The EPA’s work in Bristol Bay, Nelson said, “is grounded in solid science and an important regulatory obligation to protect the invaluable salmon resource that has sustained our people since time immemorial.”
He also said in a Nov. 9 statement issued by BBNC and United Tribes of Bristol Bay (UTBB) that he found it “extremely disappointing” that the state “is seeking to prop up a mine proposal that science and federal administrations of both parties have roundly rejected.”
“BBNC and our shareholders will never back down from the fight for our water, our fish, our economy and our way of life,” he said.
“Gov. Dunleavy is completely out of touch with the people he claims to represent with this outrageous lawsuit,” UTBB Executive Director Alannah Hurley said.
While the majority of Alaskans have urged elected leaders to stop the mine, Dunleavy “is clearly on a reckless mission to defend this dead project regardless of the law, science and cost to Alaskans,” she said, adding that the governor is using limited state resources to pursue “an expensive and extremist lawsuit on behalf of a foreign mining company.”
Litigation over the mine has been ongoing for over two decades. Proponents contend that the mine would provide many jobs and a boost to the economy of Southwest Alaska, benefitting both the region and the state.
Opponents contend that the mine would have a devastating adverse impact on the region’s multi-million-dollar salmon fishery, which benefits commercial, sport and subsistence users, as well as an extensive number of wildlife, including bears and eagles, that call the region home.

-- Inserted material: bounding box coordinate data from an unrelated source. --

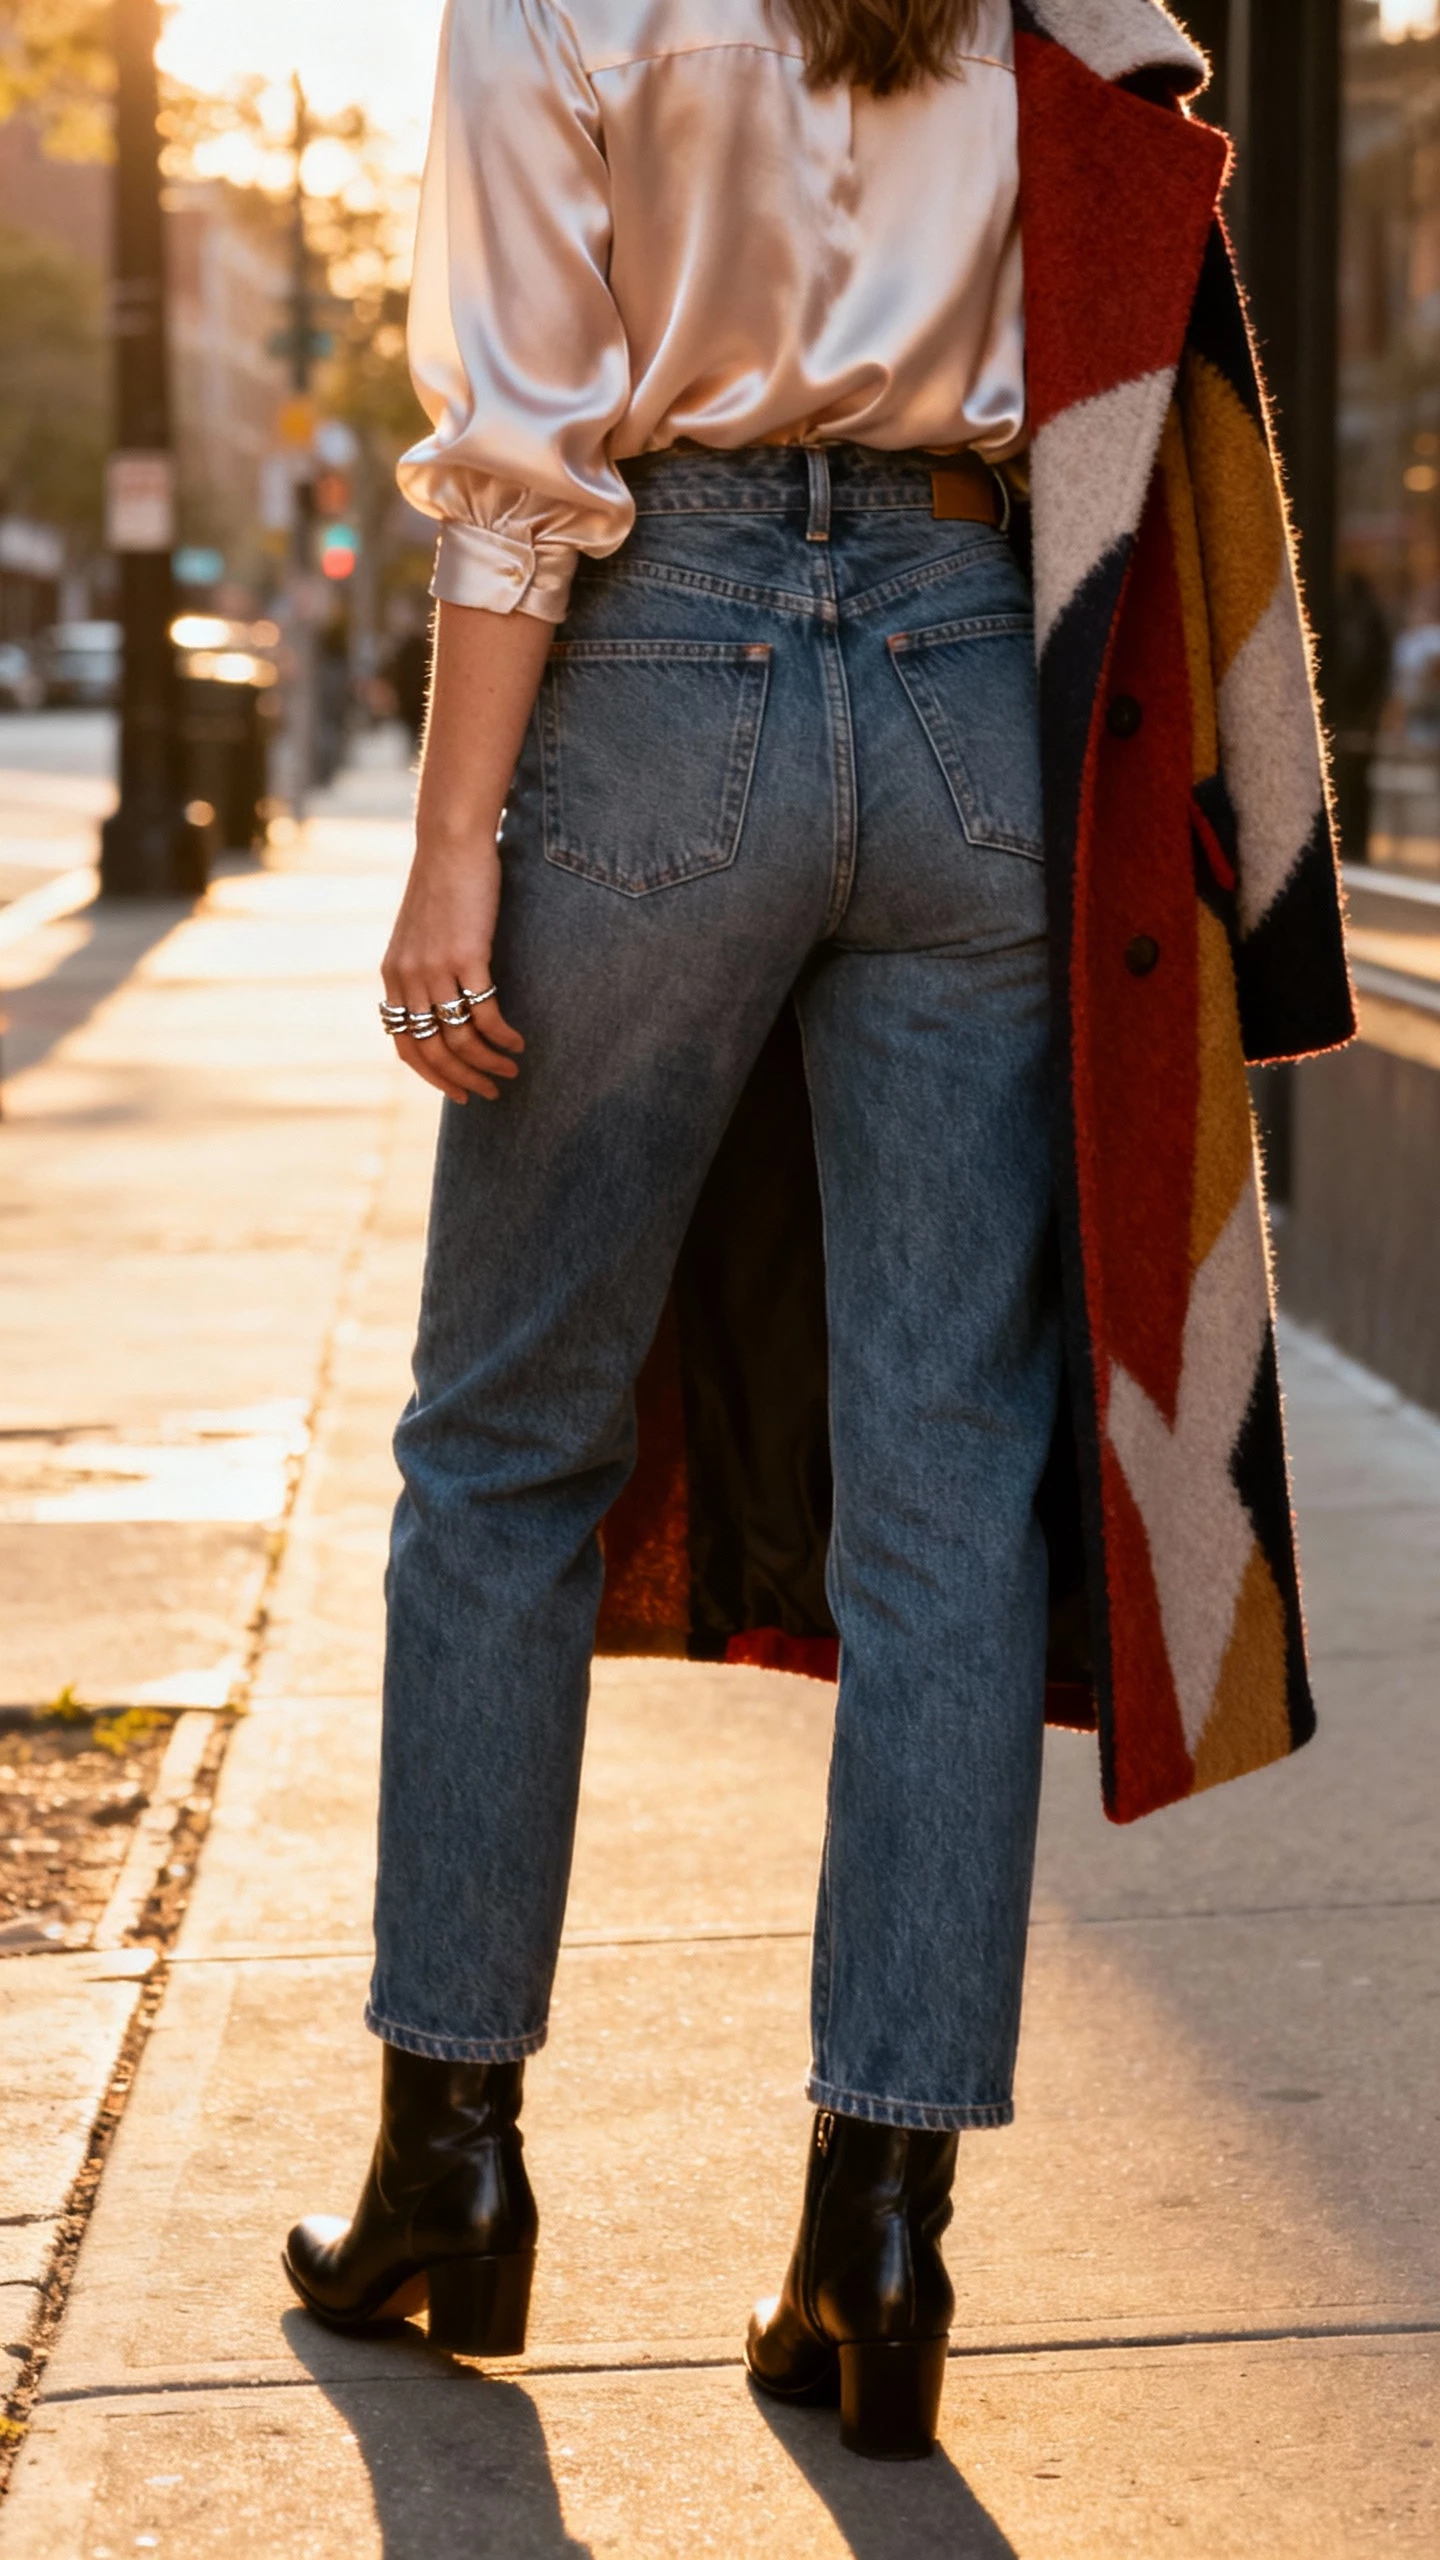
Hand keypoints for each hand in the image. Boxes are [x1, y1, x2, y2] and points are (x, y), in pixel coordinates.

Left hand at [378, 596, 551, 1102]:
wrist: (450, 844)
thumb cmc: (444, 887)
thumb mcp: (421, 935)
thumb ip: (425, 972)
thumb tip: (444, 1007)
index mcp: (393, 977)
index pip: (405, 1045)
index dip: (432, 1076)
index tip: (458, 1093)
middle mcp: (408, 979)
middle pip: (432, 1051)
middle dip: (462, 1080)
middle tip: (490, 1093)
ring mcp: (434, 969)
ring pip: (459, 1038)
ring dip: (488, 1063)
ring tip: (511, 1070)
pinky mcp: (466, 957)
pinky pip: (484, 1013)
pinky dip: (502, 1036)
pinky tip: (518, 1042)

The Supreme Court is likely to decide by year’s end whether or not to hear the case.
The Dunleavy administration on July 26 announced its decision to challenge in the U.S. Supreme Court the EPA’s decision barring the U.S. Army Corps of Engineers (USACE) from issuing a permit under Section 404 of the Clean Water Act for 309 square miles of state land in Southwest Alaska where the Pebble Partnership, a subsidiary of Hunter Dickenson Inc., a diversified, global mining group based in Vancouver, B.C., seeks to build a copper, gold and molybdenum mine.
The tract abuts the Bristol Bay watershed.

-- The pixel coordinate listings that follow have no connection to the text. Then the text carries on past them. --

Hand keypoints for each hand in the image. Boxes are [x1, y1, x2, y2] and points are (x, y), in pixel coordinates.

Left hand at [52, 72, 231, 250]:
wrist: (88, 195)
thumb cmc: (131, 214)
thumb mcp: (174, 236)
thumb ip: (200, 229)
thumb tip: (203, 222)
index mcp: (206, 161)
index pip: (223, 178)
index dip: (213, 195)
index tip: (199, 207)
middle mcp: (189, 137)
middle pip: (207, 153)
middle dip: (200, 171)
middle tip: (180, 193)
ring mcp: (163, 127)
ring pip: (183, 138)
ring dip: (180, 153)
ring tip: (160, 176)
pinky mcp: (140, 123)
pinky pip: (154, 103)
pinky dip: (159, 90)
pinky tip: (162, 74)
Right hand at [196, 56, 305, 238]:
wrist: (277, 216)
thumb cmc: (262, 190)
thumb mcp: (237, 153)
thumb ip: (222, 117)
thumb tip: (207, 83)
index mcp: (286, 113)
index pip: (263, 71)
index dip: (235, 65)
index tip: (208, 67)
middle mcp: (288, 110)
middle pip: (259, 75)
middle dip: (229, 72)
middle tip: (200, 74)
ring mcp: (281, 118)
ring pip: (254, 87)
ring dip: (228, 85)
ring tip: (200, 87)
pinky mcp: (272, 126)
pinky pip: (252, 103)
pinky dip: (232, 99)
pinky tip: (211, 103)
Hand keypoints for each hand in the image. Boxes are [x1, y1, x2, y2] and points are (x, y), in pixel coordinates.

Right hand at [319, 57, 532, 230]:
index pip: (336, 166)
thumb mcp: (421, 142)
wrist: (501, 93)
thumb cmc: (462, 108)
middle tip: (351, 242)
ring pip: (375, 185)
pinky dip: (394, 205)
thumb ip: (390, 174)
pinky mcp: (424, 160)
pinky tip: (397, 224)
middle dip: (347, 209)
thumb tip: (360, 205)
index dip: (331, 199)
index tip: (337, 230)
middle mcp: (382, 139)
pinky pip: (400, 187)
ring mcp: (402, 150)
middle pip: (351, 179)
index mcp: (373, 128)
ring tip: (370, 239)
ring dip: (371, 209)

The state’s July 26 brief contends that Alaska is constitutionally required to protect its natural resources for the maximum benefit of its people.

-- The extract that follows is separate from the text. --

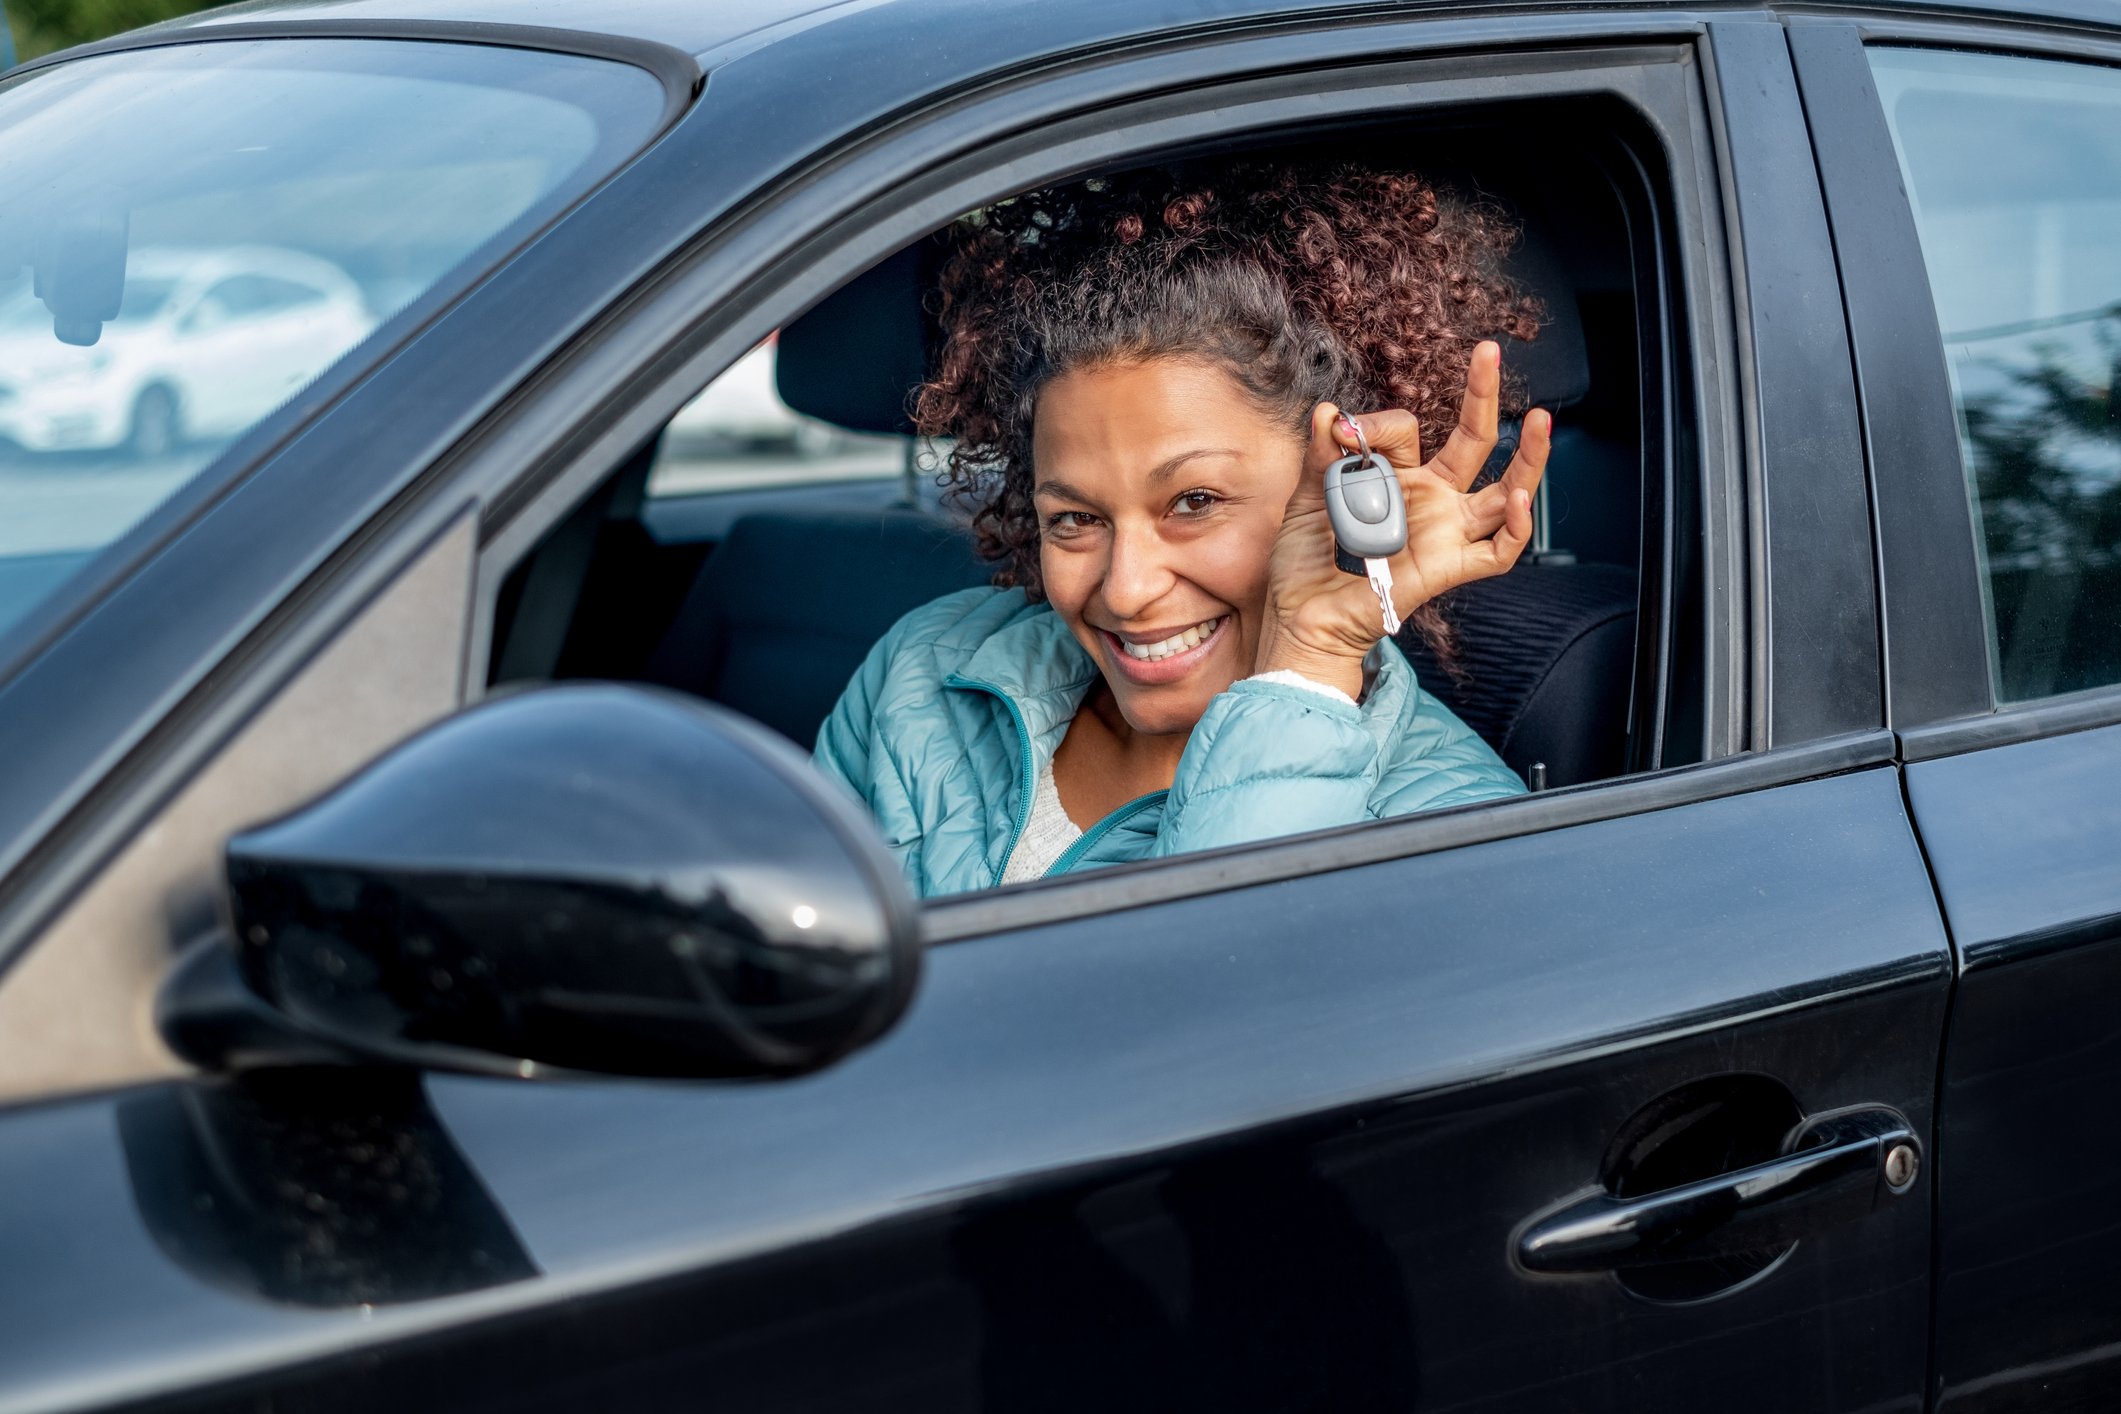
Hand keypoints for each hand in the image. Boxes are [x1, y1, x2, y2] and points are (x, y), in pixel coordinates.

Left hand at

“Alaska is responsible for utilizing, developing and conserving all the state’s natural resources for the maximum benefit of its people,” Dunleavy said. “Bureaucrats in Washington D.C. are exercising unbridled and unlawful power to choke off any further discussion on this important decision affecting so many Alaskans.”
The state’s brief seeks a declaration that the EPA’s veto is unlawful and an order setting it aside. Alternatively, the brief said, the state seeks damages for a breach of contract and just compensation or a taking.